Frustration Friday: The Fear of THIS

Whenever my friends, family, coaching subjects, co-workers, ex-co-workers, etc. talk about their job searches I almost always hear some version of the following phrase:

"But I don't have THIS!"

THIS is usually a bullet point out of a large amount of bullet points on a job posting. It may be a skill, or a class, or a certification that, but THIS is something the person in question does not have, and they fear they won't get the job because of it.  Their whole world collapses into the fact "I don't have THIS."

I'm really tired of THIS.

THIS, that one item, stops people from applying for jobs they can do.

THIS, a single part of a job posting, can convince people who didn't get the job that there's one single reason they didn't get it.

THIS, is something people fret about endlessly.

In reality, THIS doesn't mean a thing.

Most job postings go through a series of hands, rules, issues, research, and formats.  It is rarely posted by the person who initially knew what was going on (because of process, or because they're just busy)  By the time it reaches the internet or even the recruiter, it's usually become one of three things:

* An insufferably large laundry list.
* A small blurb listing one or two things that, if you're lucky, are relevant to the job.
* An attempt to not be the above two that fails miserably by being faux-hip, oddball, or reads like a short story.

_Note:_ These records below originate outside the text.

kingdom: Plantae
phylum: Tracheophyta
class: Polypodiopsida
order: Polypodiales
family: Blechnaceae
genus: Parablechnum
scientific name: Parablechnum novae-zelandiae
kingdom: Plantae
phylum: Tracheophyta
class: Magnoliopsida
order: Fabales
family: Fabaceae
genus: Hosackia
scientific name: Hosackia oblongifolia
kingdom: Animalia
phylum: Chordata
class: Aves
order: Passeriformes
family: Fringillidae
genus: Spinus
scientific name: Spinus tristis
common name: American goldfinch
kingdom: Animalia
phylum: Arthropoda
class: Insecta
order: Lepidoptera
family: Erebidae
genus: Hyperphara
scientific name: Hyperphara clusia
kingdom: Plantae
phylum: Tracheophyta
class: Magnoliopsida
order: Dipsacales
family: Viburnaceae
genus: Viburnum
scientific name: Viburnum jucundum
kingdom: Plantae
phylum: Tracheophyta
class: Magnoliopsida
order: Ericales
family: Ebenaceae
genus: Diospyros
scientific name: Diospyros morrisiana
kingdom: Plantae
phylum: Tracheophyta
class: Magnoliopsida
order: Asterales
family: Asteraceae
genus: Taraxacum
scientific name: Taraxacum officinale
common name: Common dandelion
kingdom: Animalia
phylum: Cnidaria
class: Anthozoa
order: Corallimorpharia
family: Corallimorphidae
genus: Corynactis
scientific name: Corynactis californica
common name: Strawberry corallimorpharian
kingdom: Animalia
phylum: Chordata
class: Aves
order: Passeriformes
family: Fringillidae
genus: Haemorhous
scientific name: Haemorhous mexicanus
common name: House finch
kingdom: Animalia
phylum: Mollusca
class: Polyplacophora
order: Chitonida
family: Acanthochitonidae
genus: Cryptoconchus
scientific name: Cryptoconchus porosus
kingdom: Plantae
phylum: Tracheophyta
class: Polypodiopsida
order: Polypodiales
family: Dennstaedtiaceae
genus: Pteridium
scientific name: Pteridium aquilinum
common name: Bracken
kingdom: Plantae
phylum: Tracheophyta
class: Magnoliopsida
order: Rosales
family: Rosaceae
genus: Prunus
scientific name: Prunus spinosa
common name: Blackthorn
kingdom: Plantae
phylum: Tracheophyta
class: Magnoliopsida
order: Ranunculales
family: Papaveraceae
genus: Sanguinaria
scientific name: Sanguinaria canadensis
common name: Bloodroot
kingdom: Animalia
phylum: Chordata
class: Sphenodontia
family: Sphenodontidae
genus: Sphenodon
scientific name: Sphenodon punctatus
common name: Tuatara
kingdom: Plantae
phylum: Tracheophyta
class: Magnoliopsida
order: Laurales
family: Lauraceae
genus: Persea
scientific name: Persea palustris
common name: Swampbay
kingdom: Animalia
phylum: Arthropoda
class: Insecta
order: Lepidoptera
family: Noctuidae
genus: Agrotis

So, by the time the job ad gets to you, it doesn't have much to do with the actual job.  It's either a list no one can fill, a blurb without enough detailsf, or a strange piece of work no one can understand.  Focusing on a single item doesn't mean a thing because the process of posting job listings itself is flawed.

Forget THIS.  Forget that single item.  Ask yourself if you can do the job that's been described (if you can understand the job posting).  Remember that the job posting process is very broken.

Like it or not, you'll have to work around that.

Look at it this way, you're doing the people looking for an employee or a consultant a favor.  You're working around the broken process to help them find you, the right person for the job.  By ignoring THIS you'll make their lives a bit easier.